I recently had a conversation with someone who just changed customer-facing jobs. Beyond the dynamics of salary, benefits, and the myriad of other factors that influenced her decision to move on to the next professional opportunity, the way she described her former position stuck with me: “I didn’t like that I couldn’t see customer issues through to resolution.” A customer would bring a problem to her attention and she, per policy, would be required to pass it up the customer resolution chain to be handled…or not, as was sometimes the case. As someone who takes exemplary initiative, she was dissatisfied operating within a system that didn’t allow her to build relationships with customers by personally delivering solutions in those critical service-recovery moments. Most discouraging was her realization that when those in the ranks above her did not handle issues promptly, appropriately, or at all, the customer perceived her to be unresponsive, apathetic, unmotivated, or lazy. Understandably, this protocol would drain the morale out of most anybody.
A respected colleague of mine, Micah Solomon, author of High-Tech High-Touch Customer Servicewrites on Forbes.com , “Standards help ensure that every part of your service reflects the best way your company knows to perform it—a prescription that your autonomously performing employees can then feel free to adapt to suit the needs and wishes, expressed or unexpressed, of the customers they’re actually facing at the moment.”
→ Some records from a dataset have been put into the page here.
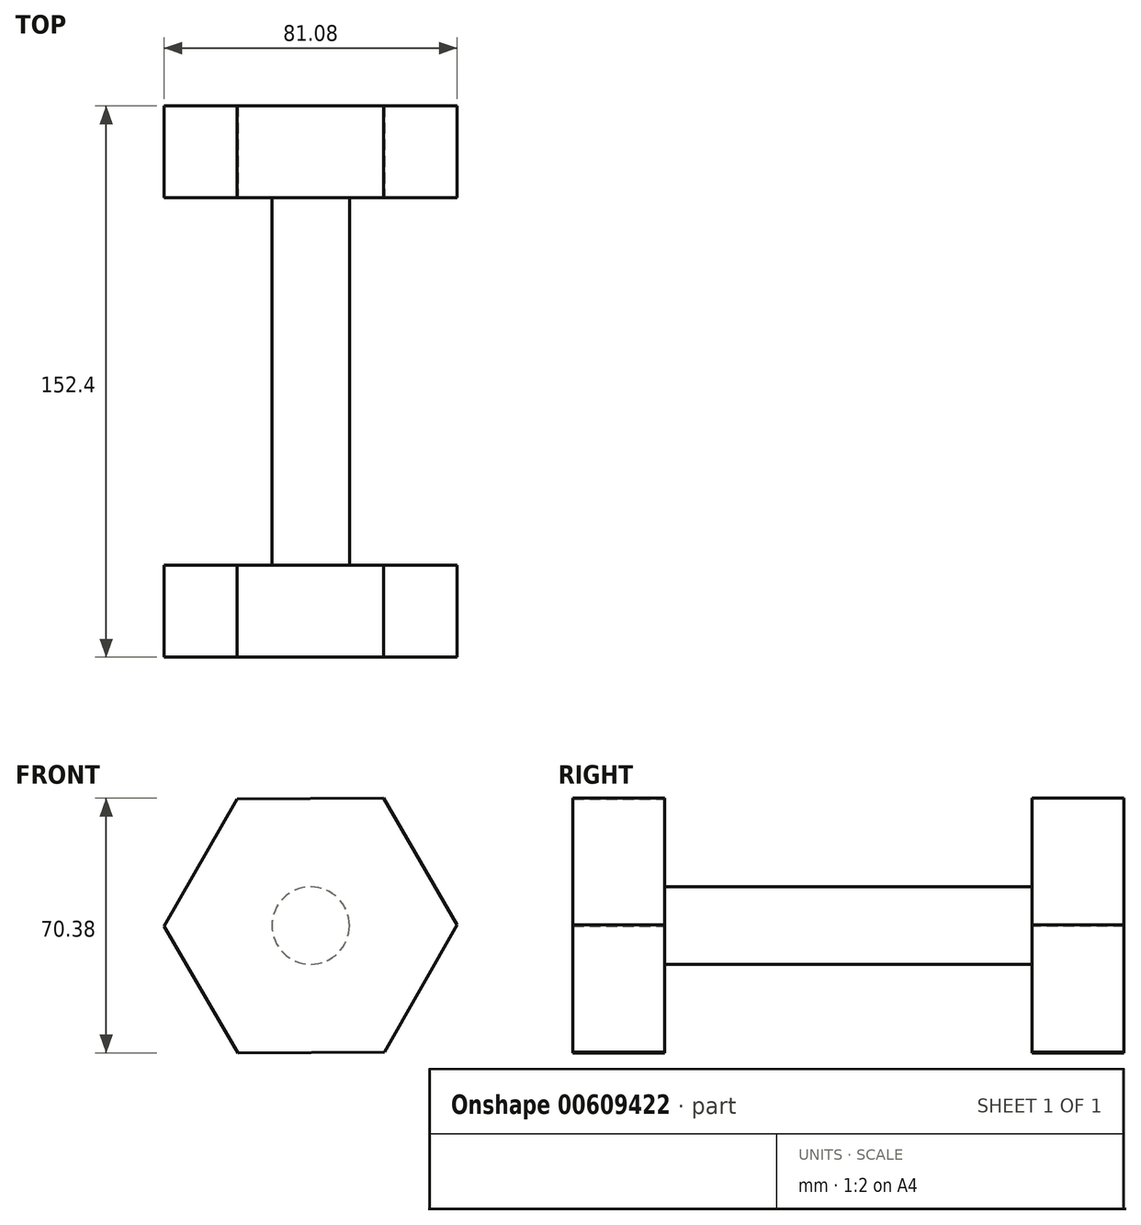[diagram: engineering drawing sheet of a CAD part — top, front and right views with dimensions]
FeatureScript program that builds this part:
annotation { "Feature Type Name" : "Feature", "Feature Type Description" : "" }
export const myFeature = defineFeature(function(context is Context, id is Id, definition is map)
    precondition{}
    {
        {
            var Q0;
            Q0=qCreatedBy(makeId("Front.planeOp"),FACE);
            var sketch = newSketch(context, id + "F0", { "sketchPlane" : qUnion([Q0])});
            skCircle(sketch, "E0", {"center": v(0, 0) * mm, "radius": 10.71 * mm});
            skSolve(sketch);
        }
        {
            var Q0;
            Q0 = qSketchRegion(id + "F0", true);
            extrude(context, id + "F1", {"entities" : qUnion([Q0]), "depth" : 50.8 * mm, "offsetDistance" : 25.4 * mm});
        }
        {
            var Q0;
            Q0=makeQuery(id+"F1.opExtrude","CAP_FACE",FACE,{"disambiguationData":[OSD([sQuery(id+"F0.wireOp",EDGE,"E0")])],"isStart":false});
            var sketch = newSketch(context, id + "F2", { "sketchPlane" : qUnion([Q0])});
            skCircle(sketch, "E1.cCircle", {"center": v(0, 0) * mm, "radius": 35.1 * mm, "construction": true});
            skLineSegment(sketch, "E1.0", {"start": v(40.54, 0.15) * mm, "end": v(20.4, -35.03) * mm});
            skLineSegment(sketch, "E1.1", {"start": v(20.4, -35.03) * mm, "end": v(-20.14, -35.19) * mm});
            skLineSegment(sketch, "E1.2", {"start": v(-20.14, -35.19) * mm, "end": v(-40.54, -0.15) * mm});
            skLineSegment(sketch, "E1.3", {"start": v(-40.54, -0.15) * mm, "end": v(-20.4, 35.03) * mm});
            skLineSegment(sketch, "E1.4", {"start": v(-20.4, 35.03) * mm, "end": v(20.14, 35.19) * mm});
            skLineSegment(sketch, "E1.5", {"start": v(20.14, 35.19) * mm, "end": v(40.54, 0.15) * mm});
            skPoint(sketch, "E1.0.midPoint", {"position": v(30.47, -17.44) * mm});
            skSolve(sketch);
        }
        {
            var Q0;
            Q0 = qSketchRegion(id + "F2", true);
            extrude(context, id + "F3", {"entities" : qUnion([Q0]), "operationType" : NewBodyOperationType.ADD, "depth" : 25.4 * mm, "offsetDistance" : 25.4 * mm});
        }
        {
            var Q0;
            Q0=makeQuery(id+"F1.opExtrude","SWEPT_BODY",BODY,{"disambiguationData":[OSD([sQuery(id+"F0.wireOp",EDGE,"E0")])]});
            var Q1;
            Q1=qCreatedBy(makeId("Front.planeOp"),FACE);
            mirror(context, id + "F4", {"operationType" : NewBodyOperationType.ADD, "entities" : qUnion([Q0]), "mirrorPlane" : qUnion([Q1])});
        }
    });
Yes, there is a degree of trust and confidence you must have in your front-line staff to empower them with autonomy. Sometimes the endless damage control procedures that seem to involve the entire chain of command are simply control mechanisms – an effort to ensure that your business’ service standards are met reasonably consistently, regardless of who was working the front desk. In other words – they are thought to prevent folks from going rouge and thus screwing anything up too badly. You can see how demeaning this thinking can be to the engaged employees who are on the floor, behind the desk, on the phone – interacting with customers most regularly.
Ask yourself: Are your service standards static expressions that describe an ideal customer interaction? Or, do your standards provide a framework to help front-line employees discern how they can personally and promptly make it right for a customer in the not-so-ideal interactions? Standards that provide employees with functional tools to guide their judgment when faced with issues are a relatively low-risk, high-reward way to improve both your customer and employee experiences.
If you hire talent, set guard rails as to what is acceptable, and then let your team members improvise to solve problems – YOU, YOUR team members, and YOUR customers WIN!